The claimant submitted that the continued emplacement on acting appointment was unfair labour practice as it contravened Article 41 of the Constitution. The claimant submitted that he had worked for twenty years for the respondent and for 18 years he served as acting production supervisor. He submitted that he was appointed acting, acting, acting, acting, acting and again throughout his service as acting production supervisor. It was his submission that such was very demoralising and calculated to defeat his otherwise earned promotion and he was denied enjoyment of the prestige and payment attached to the substantive position of production supervisor. It was his case that the respondent whimsically and at instance of unjustified resolve denied him the substantive appointment.

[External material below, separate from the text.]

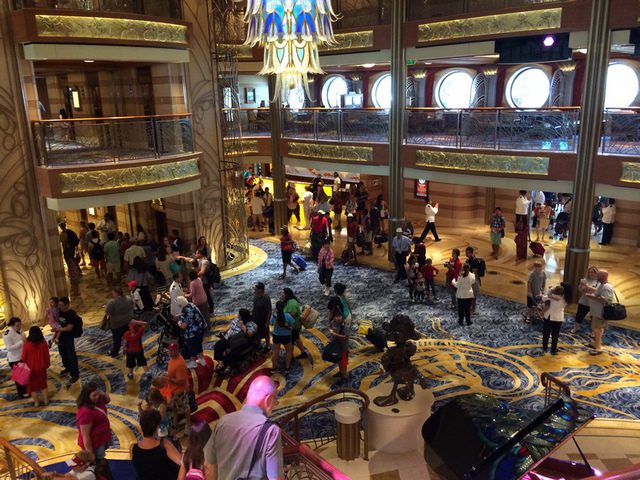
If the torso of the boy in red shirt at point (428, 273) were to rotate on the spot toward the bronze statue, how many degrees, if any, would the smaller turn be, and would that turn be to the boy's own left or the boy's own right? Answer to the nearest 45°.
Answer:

The claimant told the court that he was gravely disheartened by the said respondent’s actions.

Further, it was the claimant’s submission that after the respondent realised that the claimant was about to retire the respondent decided to terminate the claimant so that the claimant would not claim his benefits as attached to the post of a production supervisor. There is no reason to doubt the claimant’s position as there was no evidence or submission to rebut the position.

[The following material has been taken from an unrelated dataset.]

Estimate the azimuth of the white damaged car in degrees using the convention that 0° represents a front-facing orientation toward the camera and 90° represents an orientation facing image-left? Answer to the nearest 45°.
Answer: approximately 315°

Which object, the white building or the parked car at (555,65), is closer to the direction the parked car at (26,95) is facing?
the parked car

The court finds that the claimant was subjected to unfair labour practice by constantly being held on acting capacity in the post of the production supervisor. The claimant’s claim to substantive appointment is valid and for the unfair labour practice in contravention of Article 41 of the Constitution, the court finds that a compensation of Kshs.300, 000.00 under Article 21(3) (e) of the Constitution will meet the ends of justice. While making that finding, the court finds that for over 18 years of service the claimant was required by the respondent to serve in an acting capacity for unexplained reasons of failure to be appointed substantively as a production supervisor or any other suitable position in the respondent’s establishment. Such conduct on the part of the respondent, in the opinion of the court, was a gross violation of the claimant’s entitlement to fair labour practices as provided for in Article 41 of the Constitution.

The respondent will pay costs of the suit fixed at Kshs.25, 000.00.

 In conclusion, judgment is entered for the claimant against the respondent and for orders:

  1. The declaration that the termination was unlawful and the claimant be reinstated back to work with effect from 19 January 2015 with full monthly pay from that date till date of reporting on duty and to continue in the respondent’s employment as per prevailing terms and conditions of service.
  2. The declaration that the unrelenting acting appointments amounted to unfair labour practice and the claimant is entitled to be confirmed or substantively appointed as a production supervisor in the respondent’s service not later than 1.10.2015.
  3. The claimant to report to the respondent’s chief executive officer on 3.08.2015 at 9.00 o’clock in the forenoon for appropriate deployment in view of order (a).
  4. The claimant to file in court the schedule of withheld pay in view of order (a) from 19.01.2015 till 3.08.2015 and serve by 15.08.2015 with a view of recording the amount in court at the next mention date.
  5. The respondent to pay the claimant Kshs. 325,000.00 being compensation and costs as found due in this judgment.
  6. The payments as ordered in this judgment to be effected by the respondent by 1.11.2015 in default interest to be payable thereon at court rates from the date of this judgment till full payment.

Signed, dated and delivered in court at Nyeri this Friday, 31st July, 2015.